4.14 Mettre fin à l’itinérance

Nous avons été témoins de la désintégration de notre filet de sécurité sociale à un point tel où bon nombre de Canadiennes et de Canadiens, sans en être responsables, ont été forcés de vivre dans des conditions dangereuses et insalubres. Certaines personnes sont dans les rues. D’autres arrivent à peine à survivre. L’itinérance a commencé à grimper au cours des années 90 avec les compressions du gouvernement fédéral aux programmes de logement social et les compressions du gouvernement fédéral et des provinces aux programmes de soutien du revenu. Alors que le prix du logement continuait à grimper, même des personnes qui travaillent au salaire minimum étaient incapables de payer un logement locatif.

Si nous n’aidons pas les gens qui en ont besoin, nous grevons l’énergie et les ressources de tout le monde. Les besoins fondamentaux d’un grand nombre de Canadiennes et de Canadiens ne sont pas satisfaits, et le fossé entre riches et pauvres s’élargit. Nos ressources suffisent pour prendre soin de toutes les Canadiennes et de tous les Canadiens.

Chaque Canadienne et chaque Canadien ont droit à un logement abordable et sécuritaire. Cela permet aux gens d’avoir une meilleure santé, de la dignité et de meilleures possibilités d’avenir. C’est un prérequis essentiel à une société équitable. Le Parti vert soutient le transfert de fonds aux gouvernements des provinces, des territoires et des municipalités pour le logement social par l’entremise du véhicule traditionnel, soit la Société canadienne d'hypothèques et de logement (SCHL). Il faut accroître les investissements dans le logement social de façon significative. Les programmes de la SCHL doivent être destinés aux collectivités qui en ont le plus besoin, et accélérés pour fournir des logements aux personnes à risque. L’efficacité énergétique doit faire partie des critères liés à la construction de ces nouveaux logements.

L’accès au logement doit être libre de toute discrimination, y compris, mais non de façon limitative, en raison du groupe ethnique, de la race, des antécédents culturels, de la langue, de la classe sociale, de l’âge, du genre, de l’orientation sexuelle, de la situation familiale, de la religion, des convictions politiques ou autres, des capacités, de la santé ou de toutes autres caractéristiques ou circonstances personnelles.

L’accès au logement pour tous atténuera la pauvreté. Le logement universel constitue une base équitable pour l’emploi et la stabilité, l’éducation, les services communautaires et les contacts. Le développement et la prestation de logements adéquats et de refuges provisoires pour tous doivent être une priorité.

Les députés verts :

  • Prôneront l’ajout d’une disposition à la Charte canadienne des droits et libertés stipulant que toute personne vivant au Canada a droit à un refuge sécuritaire ou un logement abordable.

  • Feront pression sur le gouvernement pour qu’il crée un ministère du Logement pour coordonner le développement et la mise en œuvre d’un Plan national de logement abordable.

  • Feront en sorte que le Plan national de logement abordable établisse un taux annuel de construction de logements locatifs abordables pour faire en sorte que l’itinérance ne soit plus un problème au Canada d’ici 2019.

  • Changeront le mandat de la Société canadienne d’hypothèques et de logement pour inclure la responsabilité, comme cela fut anciennement le cas, de logements abordables, sans but lucratif et coopératifs.
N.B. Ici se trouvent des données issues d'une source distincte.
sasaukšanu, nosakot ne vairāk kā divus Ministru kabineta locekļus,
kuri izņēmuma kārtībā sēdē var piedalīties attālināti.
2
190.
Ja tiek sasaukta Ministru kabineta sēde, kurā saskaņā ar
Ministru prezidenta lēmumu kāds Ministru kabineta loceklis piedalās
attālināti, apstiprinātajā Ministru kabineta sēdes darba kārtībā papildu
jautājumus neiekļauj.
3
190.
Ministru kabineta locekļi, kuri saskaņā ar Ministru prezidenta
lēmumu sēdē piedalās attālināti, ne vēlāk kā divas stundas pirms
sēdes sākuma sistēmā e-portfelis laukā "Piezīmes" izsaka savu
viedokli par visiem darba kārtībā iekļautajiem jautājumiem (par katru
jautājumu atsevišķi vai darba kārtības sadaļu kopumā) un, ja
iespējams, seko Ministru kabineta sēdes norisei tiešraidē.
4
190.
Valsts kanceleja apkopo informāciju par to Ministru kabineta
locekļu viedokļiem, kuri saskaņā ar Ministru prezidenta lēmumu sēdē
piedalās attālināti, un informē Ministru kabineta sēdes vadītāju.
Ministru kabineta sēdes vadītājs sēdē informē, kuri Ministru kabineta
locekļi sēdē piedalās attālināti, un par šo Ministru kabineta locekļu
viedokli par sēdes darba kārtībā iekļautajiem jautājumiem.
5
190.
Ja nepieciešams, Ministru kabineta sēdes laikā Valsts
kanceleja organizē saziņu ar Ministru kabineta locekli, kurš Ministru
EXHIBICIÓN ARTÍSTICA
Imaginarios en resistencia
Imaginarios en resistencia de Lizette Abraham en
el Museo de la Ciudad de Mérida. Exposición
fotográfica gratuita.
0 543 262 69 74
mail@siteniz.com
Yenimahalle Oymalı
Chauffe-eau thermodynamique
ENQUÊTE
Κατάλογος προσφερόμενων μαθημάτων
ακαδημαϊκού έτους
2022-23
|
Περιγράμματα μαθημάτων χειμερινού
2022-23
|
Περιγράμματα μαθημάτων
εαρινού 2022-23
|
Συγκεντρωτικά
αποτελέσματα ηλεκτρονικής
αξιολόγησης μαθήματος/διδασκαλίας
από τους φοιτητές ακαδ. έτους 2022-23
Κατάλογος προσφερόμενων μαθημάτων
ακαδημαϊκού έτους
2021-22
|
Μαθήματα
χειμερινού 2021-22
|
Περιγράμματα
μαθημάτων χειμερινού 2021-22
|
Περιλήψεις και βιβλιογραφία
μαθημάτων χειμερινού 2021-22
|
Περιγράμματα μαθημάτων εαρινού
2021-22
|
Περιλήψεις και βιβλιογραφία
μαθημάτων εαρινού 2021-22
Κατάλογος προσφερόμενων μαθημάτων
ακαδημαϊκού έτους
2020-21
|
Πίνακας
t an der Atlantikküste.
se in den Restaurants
  • Créeront un Programme national de logement abordable fournissant chaque année assez de fonds aux organismes communautaires de l’ensemble du Canada, par le biais de la Société canadienne d'hypothèques et de logement (SCHL), pour réaliser les projets suivants :

  1. Construire de nouveaux logements abordables subventionnés : 20 000 nouvelles unités et 10 000 unités réhabilitées par année, pendant les dix prochaines années, grâce à des subventions d’investissement et des changements aux règlements sur les impôts et les hypothèques.

  2. Fournir des suppléments au loyer ou une allocation-logement pour 40 000 ménages à faible revenu de plus par année, pendant dix ans.

  3. Offrir du crédit par caution aux organisations et aux coopératives de logement à but non lucratif pour la construction et la réhabilitation de logements de qualité et écoénergétiques pour les personnes âgées, les personnes ayant des besoins particuliers et les familles à faible revenu.

  4. Subventionner les promoteurs privés pour qu’ils réservent un pourcentage de logement abordable dans leurs projets immobiliers.

  5. Élargir les dispositions de la Loi de l’impôt sur le revenu pour offrir des incitatifs fiscaux pour la construction d’édifices de logements abordables, sains et écoénergétiques, et pour inclure des crédits d’impôt pour les dons de terrain, ou de terrain et de bâtiment, à des fiducies immobilières au bénéfice de la communauté afin de fournir des logements abordables.

  6. Réserver des fonds pour le secteur des coopératives de logement pour permettre la construction de nouveaux projets de logement abordables.